Well, they're right in one respect...I do hate radical homos. Along with the radical feminists, race-baiters, and other assorted commies, they've done great harm to the country.
I realize that Rush has talked about AIDS as the politicization of disease and I don’t mean to repeat his points but I arrived at similar conclusions long ago.
I remember all the praise for Randy Shilts ‘And The Band Played On,’ the TV film ‘An Early Frost’ etc. All of this was meant to evoke sympathy for what, in many cases, was contraction of AIDS by people who knew full well what the risks were and, to make matters worse, resisted any calls to modify, curtail or condemn the practices and hot spots contributing to the spread of the disease.
And then we had the AIDS quilt and the rest of it. Utter insanity. Even if we allow for, say, 25% of victims being unwitting victims that leaves the balance as, of course, witting victims. This would be like a convention of people with smashed thumbs who collectively refused to stop swinging hammers at their own hands.
In the meantime, a 70 year old heterosexual man who lived on the East Coast of a vast landmass and who just happened to be president at the time was somehow faulted for the result of what homosexuals on the West Coast were getting up to in bathhouses, clubs, etc.
‘The Myth Of Heterosexual AIDS’ was published and it was unassailable in its facts but that didn’t stop the outcry against it.

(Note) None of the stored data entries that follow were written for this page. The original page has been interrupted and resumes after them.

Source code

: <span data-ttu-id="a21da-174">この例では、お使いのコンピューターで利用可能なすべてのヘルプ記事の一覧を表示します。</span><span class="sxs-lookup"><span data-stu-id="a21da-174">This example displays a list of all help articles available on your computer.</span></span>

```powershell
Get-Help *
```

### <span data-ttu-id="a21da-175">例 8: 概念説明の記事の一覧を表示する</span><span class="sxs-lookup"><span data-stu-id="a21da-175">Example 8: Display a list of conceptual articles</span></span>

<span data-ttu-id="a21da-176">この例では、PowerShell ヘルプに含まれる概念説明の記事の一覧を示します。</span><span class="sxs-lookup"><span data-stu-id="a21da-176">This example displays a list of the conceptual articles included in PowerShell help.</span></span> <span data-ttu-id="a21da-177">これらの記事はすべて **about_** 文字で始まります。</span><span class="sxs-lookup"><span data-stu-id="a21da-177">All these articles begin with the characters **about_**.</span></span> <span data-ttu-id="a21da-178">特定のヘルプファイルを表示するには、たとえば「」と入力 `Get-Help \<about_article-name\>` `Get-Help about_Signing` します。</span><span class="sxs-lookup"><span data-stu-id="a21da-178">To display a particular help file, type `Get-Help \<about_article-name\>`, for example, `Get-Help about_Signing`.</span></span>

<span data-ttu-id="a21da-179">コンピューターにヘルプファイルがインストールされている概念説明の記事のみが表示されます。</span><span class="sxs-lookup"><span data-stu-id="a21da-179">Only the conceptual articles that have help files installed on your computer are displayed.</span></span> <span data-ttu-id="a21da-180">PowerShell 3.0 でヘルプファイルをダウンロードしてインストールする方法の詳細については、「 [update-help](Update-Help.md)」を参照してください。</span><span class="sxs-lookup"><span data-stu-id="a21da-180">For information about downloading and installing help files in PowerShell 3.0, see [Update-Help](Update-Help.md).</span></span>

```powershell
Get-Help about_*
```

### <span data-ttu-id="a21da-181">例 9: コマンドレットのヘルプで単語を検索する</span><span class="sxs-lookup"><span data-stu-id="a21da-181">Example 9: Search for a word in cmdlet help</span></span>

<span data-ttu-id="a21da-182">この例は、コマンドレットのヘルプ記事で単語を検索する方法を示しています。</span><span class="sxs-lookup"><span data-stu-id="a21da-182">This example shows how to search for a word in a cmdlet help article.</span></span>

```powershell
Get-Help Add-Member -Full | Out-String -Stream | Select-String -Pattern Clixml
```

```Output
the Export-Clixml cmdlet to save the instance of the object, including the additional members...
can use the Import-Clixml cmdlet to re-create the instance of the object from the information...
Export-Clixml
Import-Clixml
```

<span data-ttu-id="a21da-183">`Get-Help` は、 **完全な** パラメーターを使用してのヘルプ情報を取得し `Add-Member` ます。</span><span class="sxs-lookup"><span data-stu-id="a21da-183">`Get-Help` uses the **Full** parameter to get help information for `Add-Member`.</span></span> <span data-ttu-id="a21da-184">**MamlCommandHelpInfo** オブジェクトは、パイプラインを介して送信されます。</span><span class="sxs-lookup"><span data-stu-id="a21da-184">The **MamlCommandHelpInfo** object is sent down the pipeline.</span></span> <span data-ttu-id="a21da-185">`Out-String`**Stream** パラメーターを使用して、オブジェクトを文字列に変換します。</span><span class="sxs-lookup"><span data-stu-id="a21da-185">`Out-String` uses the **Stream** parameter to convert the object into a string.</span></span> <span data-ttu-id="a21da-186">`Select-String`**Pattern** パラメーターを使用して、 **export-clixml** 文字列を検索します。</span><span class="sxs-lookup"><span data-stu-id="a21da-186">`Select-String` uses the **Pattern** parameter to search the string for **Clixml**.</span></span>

The historical revisionism and contemporary blinders still rankle: ‘We didn’t know what it was! We didn’t know how it was transmitted! We didn’t know how to stop it!’ Absolute rot. They knew, we knew and the fact that treatment was lacking should have stopped the carriers in their tracks but irresponsible people are, well, irresponsible. And so we got a long of hypocritical finger-pointing and sanctimony about how it was society’s problem etc.